Once the lander arrives at Mars, it will touch down near Jezero Crater and release the fetch rover to retrieve samples from areas where Perseverance has stashed them on the Martian surface.
There is also a possibility that Perseverance itself may keep some samples aboard and deliver them to the lander.
The fetch rover isn’t the only spacecraft hitching a ride on the lander, however. It will also deliver the Mars Ascent Vehicle — the first rocket that will ever launch from the Martian surface, with the samples tucked safely inside.
A separate mission will launch from Earth in the mid-2020s, called the Earth Return Orbiter, to rendezvous with the Mars Ascent Vehicle.
Onboard the Earth Return Orbiter is the Capture/Containment and Return System, which will collect the container of samples from the Mars Ascent Vehicle while both vehicles are in orbit around Mars.
The Earth Return Orbiter will then head back to our world. Once the spacecraft is close to Earth, it will release the Earth Entry Vehicle that contains the cache of samples, and that spacecraft will touchdown on Earth in the early to mid-2030s.
Seeking a Martian pancake
In order to land on — and launch from — Mars, the sample return mission needs a flat surface with a 200-foot (60-meter) radius without sand dunes, angled terrain or rocks more than 7.5 inches (19 centimeters) in diameter cluttering the area. Obstacle-free, pancake-flat terrain will also make it easier for the fetch rover to retrieve the samples.

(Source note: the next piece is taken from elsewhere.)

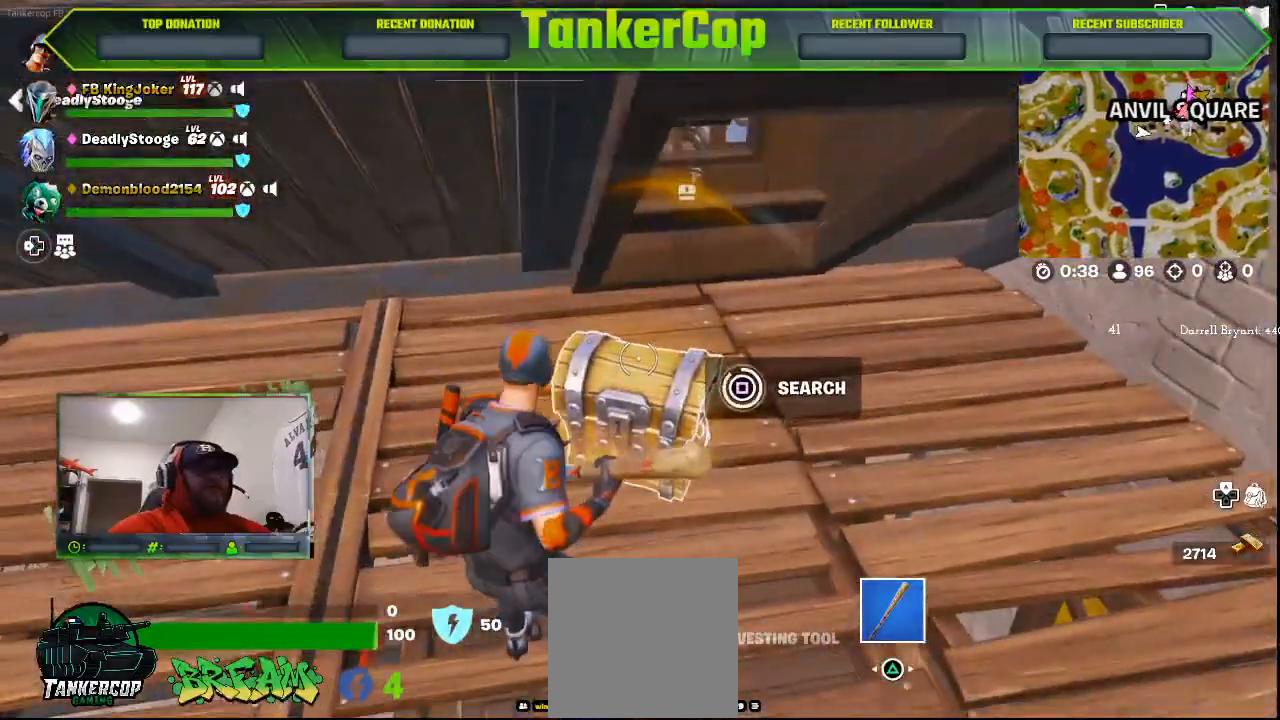
{"dt_ms": 500, "buttons": [], "left_stick": "down", "right_stick": "center", "events": [[333, "right_stick", "down-left"], [367, "left_stick", "down"], [500, "right_stick", "center"]]}
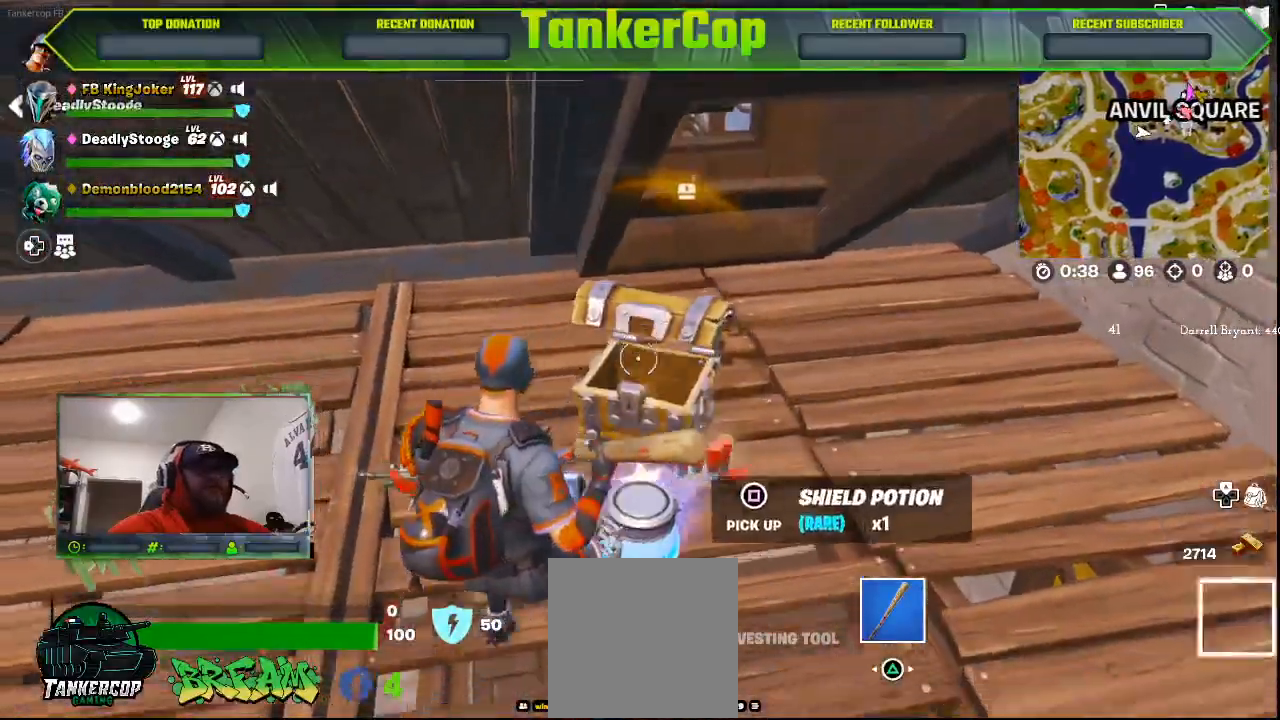
{"dt_ms": 500, "buttons": ["SQUARE"], "left_stick": "center", "right_stick": "center"}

“The Perseverance team pulled out all the stops for us, because Mars Sample Return has unique needs when it comes to where we operate,” said Richard Cook, Mars Sample Return program manager at NASA’s Jet Propulsion Laboratory in Pasadena, California, in a statement.
“Essentially, a dull landing place is good. The flatter and more uninspiring the vista, the better we like it, because while there are a lot of things that need to be done when we arrive to pick up the samples, sightseeing is not one of them.”
The sample return team has used the rover’s cameras to survey a flat area they call the “landing strip.” The area, long and flat like a runway at an airport, was previously spotted in images taken by orbiters circling the planet. Perseverance has been able to capture a better view from the ground.
“We had been eyeing these locations since before Perseverance’s landing, but imagery from orbit can only tell you so much,” said Al Chen, Mars Sample Return systems engineering and integration manager at JPL, in a statement.
“Now we have some up-close-and-personal shots of the landing strip that indicate we were right on the money. The landing strip will more than likely make our shortlist of potential landing and caching sites for (Mars Sample Return).”